I like the Black Gold sights. Very bright with micro adjust. I can see the benefit of the Spot Hog with its vertical wire for those in between distances though.


----------



## mag41vance (Mar 13, 2008)

The top BHFS shooters use or have used the Spott hogg

Personally I don't like the vertical wire.

I've shot my best scores with Sure-Loc .010 pins (in 2009) younger, stronger, better eyesight

I have been using Axcel HD Pro for the past 4 years and like it the best.

I have tested the following: 
Viper,(DIDN'T LIKE) Trophy Ridge Judge(liked it), Copper John (in a pinch I'd use it)


----------



## Windowlicker (Oct 10, 2013)

I have been looking hard at scopes and sights for a little while now. The reason is I am wanting to target shoot and everything I have is for hunting. (Until I order) anyhow I seen a Cbe single pin sight I LAncasters catalog. The pin can be mounted quote from the bottom,side or top. I have also read lately some places will not let you use multi pins. This is above me but just learning. Hope helps take care


----------



## Windowlicker (Oct 10, 2013)

Sorry single pin scope have multi pin scope also


----------



## rock monkey (Dec 28, 2002)

the search function is your friend


----------



## darksidemxer (Feb 2, 2013)

What do you mean you cant use multi pin sights? They wouldnt be following nfaa rules then would they? Ive never heard of not being allowed to shoot multipin sights. Maybe not 7 pins for bhfs but then u get moved to a different class and it is all good.


----------



## mag41vance (Mar 13, 2008)

I'm having a difficult time deciphering what it is you're asking.
For Field Archery, single pin sliders are not permitted in BHFS class.
The max # of fixed pins allowed in competition is 5. 
Once a tournament has started for BHFS class, you cannot move or adjust any sight pins.
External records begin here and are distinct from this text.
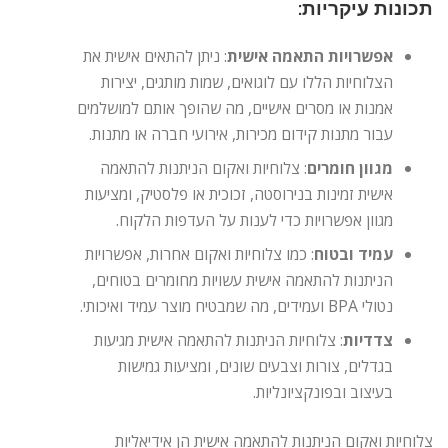
תכונות עיקריות:
אפשרויות התאמה אישית
: ניתן להתאים אישית את
הצלוחיות הללו עם לוגואים, שמות מותגים, יצירות
אמנות או מסרים אישיים, מה שהופך אותם למושלמים
עבור מתנות קידום מכירות, אירועי חברה או מתנות.
מגוון חומרים
: צלוחיות ואקום הניתנות להתאמה
אישית זמינות בנירוסטה, זכוכית או פלסטיק, ומציעות
מגוון אפשרויות כדי לענות על העדפות הלקוח.
עמיד ובטוח
: כמו צלוחיות ואקום אחרות, אפשרויות
הניתנות להתאמה אישית עשויות מחומרים בטוחים,
נטולי BPA ועמידים, מה שמבטיח מוצר עמיד ואיכותי.
צדדיות
: צלוחיות הניתנות להתאמה אישית מגיעות
בגדלים, צורות וצבעים שונים, ומציעות גמישות
בעיצוב ובפונקציונליות.
צלוחיות ואקום הניתנות להתאמה אישית הן אידיאליות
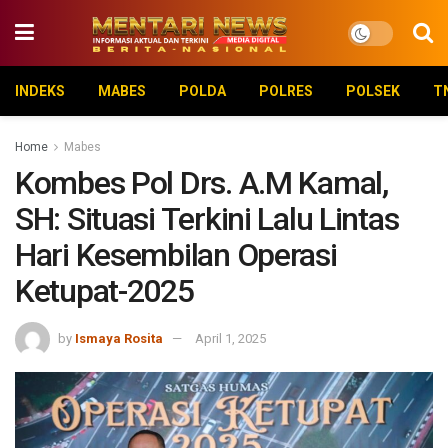
INDEKS
MABES
POLDA
POLRES
POLSEK
T
Home
Mabes
Kombes Pol Drs. A.M Kamal,
SH: Situasi Terkini Lalu Lintas
Hari Kesembilan Operasi
Ketupat-2025
by
Ismaya Rosita
April 1, 2025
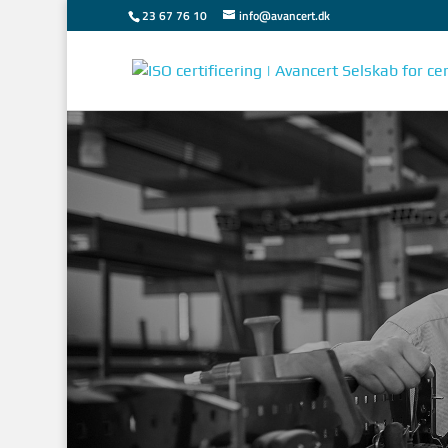
23 67 76 10
info@avancert.dk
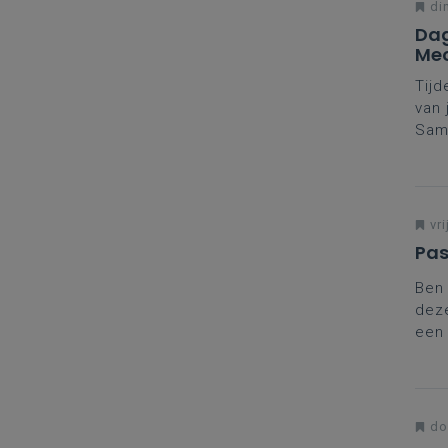
di
Dag
Mec
Tijd
van 
Same
Daar
vako
Mee
Mec
vri
Pas
Ben 
deze
een 
aanp
do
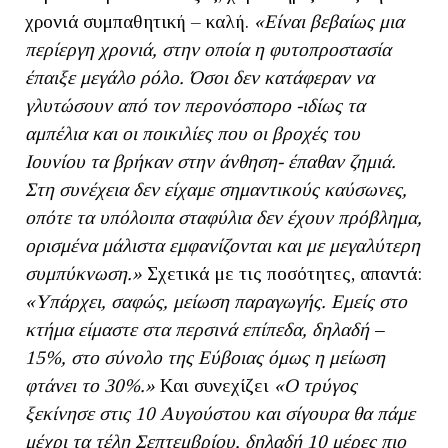
χρονιά συμπαθητική – καλή.
«Είναι βεβαίως μια
περίεργη χρονιά, στην οποία η φυτοπροστασία
έπαιξε μεγάλο ρόλο. Όσοι δεν κατάφεραν να
γλυτώσουν από τον περονόσπορο -ιδίως τα
αμπέλια και οι ποικιλίες που οι βροχές του
Ιουνίου τα βρήκαν στην άνθηση- έπαθαν ζημιά.
Στη συνέχεια δεν είχαμε σημαντικούς καύσωνες,
οπότε τα υπόλοιπα σταφύλια δεν έχουν πρόβλημα,
ορισμένα μάλιστα εμφανίζονται και με μεγαλύτερη
συμπύκνωση.»
Σχετικά με τις ποσότητες, απαντά:
«Υπάρχει, σαφώς, μείωση παραγωγής. Εμείς στο
κτήμα είμαστε στα περσινά επίπεδα, δηλαδή –
15%, στο σύνολο της Εύβοιας όμως η μείωση
φτάνει το 30%.»
Και συνεχίζει
«Ο τρύγος
ξεκίνησε στις 10 Αυγούστου και σίγουρα θα πάμε
μέχρι τα τέλη Σεπτεμβρίου, δηλαδή 10 μέρες πιο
Again, this is regarding rules for BHFS. You can go to NFAA web-sight and read them better than I can relay them I'm sure.


----------



## mikep43019 (Dec 2, 2007)

Basically you cannot use a target sight such as sureloc with a single pin and adjust it during competition.


----------



## darksidemxer (Feb 2, 2013)

I thought in bhfs u could use a single slider but couldnt adjust it at all. U would be at an obvious disadvantage but you could use it....but again if you touch it you will DQ.


----------



## mag41vance (Mar 13, 2008)

darksidemxer said:


> I thought in bhfs u could use a single slider but couldnt adjust it at all.


Your competitors wouldn't mind that a bit! Just bring plenty of arrows. :wink:


----------



## rock monkey (Dec 28, 2002)

you do realize that a field course varies in distance from 20ft to 80yds, right?
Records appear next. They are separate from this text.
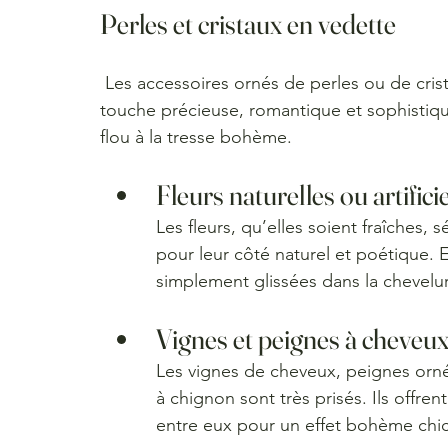
Perles et cristaux en vedette
 Les accessoires ornés de perles ou de cristaux restent incontournables. Ils apportent une 
touche précieuse, romantique et sophistiqué
flou à la tresse bohème.
Fleurs naturelles ou artifici
Les fleurs, qu’elles soient fraîches,
pour leur côté naturel et poétique. E
simplement glissées dans la chevelur
Vignes et peignes à cheveux
Les vignes de cheveux, peignes ornés
à chignon sont très prisés. Ils offre
entre eux pour un effet bohème chic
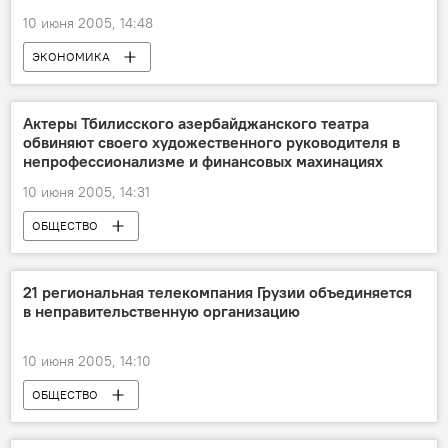
10 июня 2005, 14:48
ЭКОНОМИКА
Актеры Тбилисского азербайджанского театра
обвиняют своего художественного руководителя в
непрофессионализме и финансовых махинациях
10 июня 2005, 14:31
ОБЩЕСТВО
21 региональная телекомпания Грузии объединяется
в неправительственную организацию
10 июня 2005, 14:10
ОБЩЕСТВО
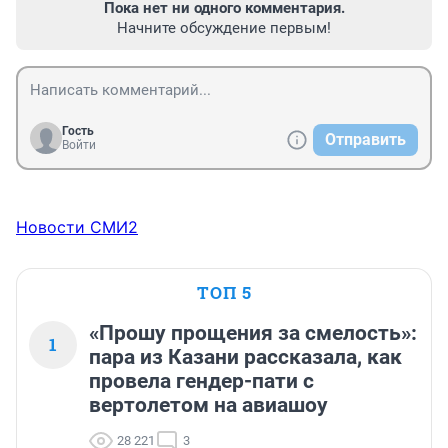
Пока нет ни одного комментария.
Начните обсуждение первым!
Гость
Отправить
Войти
Новости СМИ2
ТОП 5
«Прошу прощения за смелость»:
1
пара из Казани рассказала, как
провела гендер-пати с
вертолетом на авиашоу
28 221
3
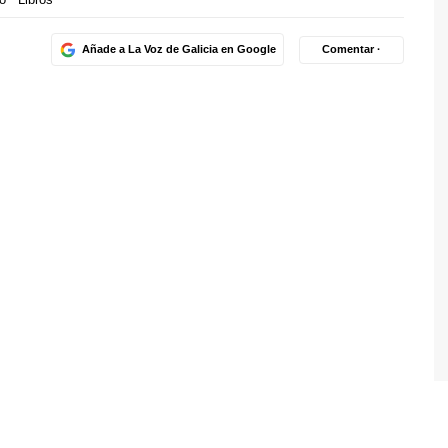
Añade a La Voz de Galicia en Google
Comentar ·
trying to learn and apply all the differences in hold-overs is going to be self defeating.

get 5 pins and learn to shoot them with how you decide to set them.


----------



## R.CHER (Jan 16, 2014)

Thanks for the opinions on sights. I have some others to look at now. My guess if the single pin comment assumed this was for indoor. It would certainly be interesting to see someone using a non moving single pin for BHFS on a field course. I guess if the longbow guys can do it someone could figure it out.


----------